EXTRACTED INFORMATION -
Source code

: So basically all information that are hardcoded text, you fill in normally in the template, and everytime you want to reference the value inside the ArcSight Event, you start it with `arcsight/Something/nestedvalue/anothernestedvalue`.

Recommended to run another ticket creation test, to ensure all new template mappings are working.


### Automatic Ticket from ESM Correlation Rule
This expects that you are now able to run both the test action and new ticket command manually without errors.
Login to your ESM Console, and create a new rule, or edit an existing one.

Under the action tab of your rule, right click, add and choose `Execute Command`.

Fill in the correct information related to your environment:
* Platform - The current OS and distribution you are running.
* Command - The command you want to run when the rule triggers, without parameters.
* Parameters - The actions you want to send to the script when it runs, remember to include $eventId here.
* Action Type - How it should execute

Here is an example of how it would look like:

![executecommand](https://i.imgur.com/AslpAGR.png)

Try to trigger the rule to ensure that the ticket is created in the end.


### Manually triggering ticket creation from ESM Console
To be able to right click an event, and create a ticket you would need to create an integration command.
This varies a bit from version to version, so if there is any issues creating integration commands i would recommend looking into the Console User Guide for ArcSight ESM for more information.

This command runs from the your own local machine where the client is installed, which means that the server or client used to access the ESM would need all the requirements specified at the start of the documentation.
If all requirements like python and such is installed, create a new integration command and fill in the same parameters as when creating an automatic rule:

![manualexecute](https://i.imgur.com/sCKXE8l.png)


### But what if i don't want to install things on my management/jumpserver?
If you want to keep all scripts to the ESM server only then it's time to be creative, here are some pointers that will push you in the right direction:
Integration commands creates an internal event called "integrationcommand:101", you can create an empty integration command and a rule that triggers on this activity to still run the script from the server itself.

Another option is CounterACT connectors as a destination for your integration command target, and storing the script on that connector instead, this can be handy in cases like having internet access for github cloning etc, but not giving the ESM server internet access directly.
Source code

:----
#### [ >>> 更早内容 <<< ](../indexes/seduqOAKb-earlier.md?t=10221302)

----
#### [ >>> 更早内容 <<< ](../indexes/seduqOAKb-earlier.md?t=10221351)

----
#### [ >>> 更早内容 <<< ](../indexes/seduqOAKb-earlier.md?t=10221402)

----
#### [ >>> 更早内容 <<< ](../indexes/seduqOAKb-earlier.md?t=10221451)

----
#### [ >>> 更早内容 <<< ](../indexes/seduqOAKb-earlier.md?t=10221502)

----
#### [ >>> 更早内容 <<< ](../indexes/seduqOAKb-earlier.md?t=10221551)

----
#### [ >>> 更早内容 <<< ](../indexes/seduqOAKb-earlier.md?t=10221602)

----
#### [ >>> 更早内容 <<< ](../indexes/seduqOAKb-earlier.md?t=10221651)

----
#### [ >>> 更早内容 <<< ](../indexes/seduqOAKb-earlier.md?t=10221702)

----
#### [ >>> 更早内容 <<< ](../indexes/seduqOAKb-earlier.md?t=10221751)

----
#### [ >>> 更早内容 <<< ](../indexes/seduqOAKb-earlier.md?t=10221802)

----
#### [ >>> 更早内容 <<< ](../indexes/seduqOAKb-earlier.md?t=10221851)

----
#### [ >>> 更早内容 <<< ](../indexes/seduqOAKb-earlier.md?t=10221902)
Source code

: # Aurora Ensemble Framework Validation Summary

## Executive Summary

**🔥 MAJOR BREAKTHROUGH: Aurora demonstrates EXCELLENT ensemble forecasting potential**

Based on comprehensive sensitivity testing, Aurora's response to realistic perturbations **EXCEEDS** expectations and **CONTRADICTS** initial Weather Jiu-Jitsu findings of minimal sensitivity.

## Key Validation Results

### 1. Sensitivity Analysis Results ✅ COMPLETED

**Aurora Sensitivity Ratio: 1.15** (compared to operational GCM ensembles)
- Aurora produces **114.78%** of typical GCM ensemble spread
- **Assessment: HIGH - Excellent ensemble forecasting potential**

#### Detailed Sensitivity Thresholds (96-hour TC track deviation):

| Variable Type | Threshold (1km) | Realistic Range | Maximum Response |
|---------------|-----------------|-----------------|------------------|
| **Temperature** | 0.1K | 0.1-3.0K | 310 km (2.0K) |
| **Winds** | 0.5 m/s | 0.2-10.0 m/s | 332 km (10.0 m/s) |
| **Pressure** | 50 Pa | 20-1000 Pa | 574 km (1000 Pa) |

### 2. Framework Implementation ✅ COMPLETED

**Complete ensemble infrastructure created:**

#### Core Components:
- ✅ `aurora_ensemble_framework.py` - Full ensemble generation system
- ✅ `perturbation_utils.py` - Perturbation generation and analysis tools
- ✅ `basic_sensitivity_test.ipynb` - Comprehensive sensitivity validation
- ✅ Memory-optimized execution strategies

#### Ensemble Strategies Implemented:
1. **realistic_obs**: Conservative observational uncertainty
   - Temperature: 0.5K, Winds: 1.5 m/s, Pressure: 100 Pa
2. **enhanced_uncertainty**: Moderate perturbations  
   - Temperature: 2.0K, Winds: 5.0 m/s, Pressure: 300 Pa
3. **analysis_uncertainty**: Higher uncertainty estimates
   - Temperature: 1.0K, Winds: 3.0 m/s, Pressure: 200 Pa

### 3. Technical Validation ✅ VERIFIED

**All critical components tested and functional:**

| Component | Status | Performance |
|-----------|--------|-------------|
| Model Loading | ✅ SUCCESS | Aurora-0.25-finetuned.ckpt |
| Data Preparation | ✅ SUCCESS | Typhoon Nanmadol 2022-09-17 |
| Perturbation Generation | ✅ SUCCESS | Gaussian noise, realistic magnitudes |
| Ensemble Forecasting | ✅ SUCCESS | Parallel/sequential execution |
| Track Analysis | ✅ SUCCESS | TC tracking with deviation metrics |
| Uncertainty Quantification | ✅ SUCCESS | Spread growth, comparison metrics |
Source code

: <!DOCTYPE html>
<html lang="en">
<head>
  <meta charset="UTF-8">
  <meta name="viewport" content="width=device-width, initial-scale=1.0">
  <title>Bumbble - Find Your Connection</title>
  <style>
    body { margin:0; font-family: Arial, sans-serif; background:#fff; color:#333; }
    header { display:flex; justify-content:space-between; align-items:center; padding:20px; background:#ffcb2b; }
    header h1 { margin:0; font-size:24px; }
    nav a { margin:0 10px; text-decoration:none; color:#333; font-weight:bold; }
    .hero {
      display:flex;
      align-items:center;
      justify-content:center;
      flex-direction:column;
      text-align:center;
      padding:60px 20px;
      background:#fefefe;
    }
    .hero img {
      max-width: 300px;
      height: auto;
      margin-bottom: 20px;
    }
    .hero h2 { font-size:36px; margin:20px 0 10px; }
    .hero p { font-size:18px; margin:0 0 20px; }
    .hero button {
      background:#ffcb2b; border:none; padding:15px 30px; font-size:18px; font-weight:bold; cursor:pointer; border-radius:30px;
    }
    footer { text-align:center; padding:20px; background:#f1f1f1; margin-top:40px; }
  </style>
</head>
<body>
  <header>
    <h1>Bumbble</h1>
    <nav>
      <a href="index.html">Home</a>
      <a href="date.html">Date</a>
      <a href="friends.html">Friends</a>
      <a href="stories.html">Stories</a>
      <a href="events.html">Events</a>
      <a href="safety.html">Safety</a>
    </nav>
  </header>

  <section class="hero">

ASSIGNED TASK -
Give the count of lines in the listing where the word "initial" occurs, with no further words.

RESPONSE -
2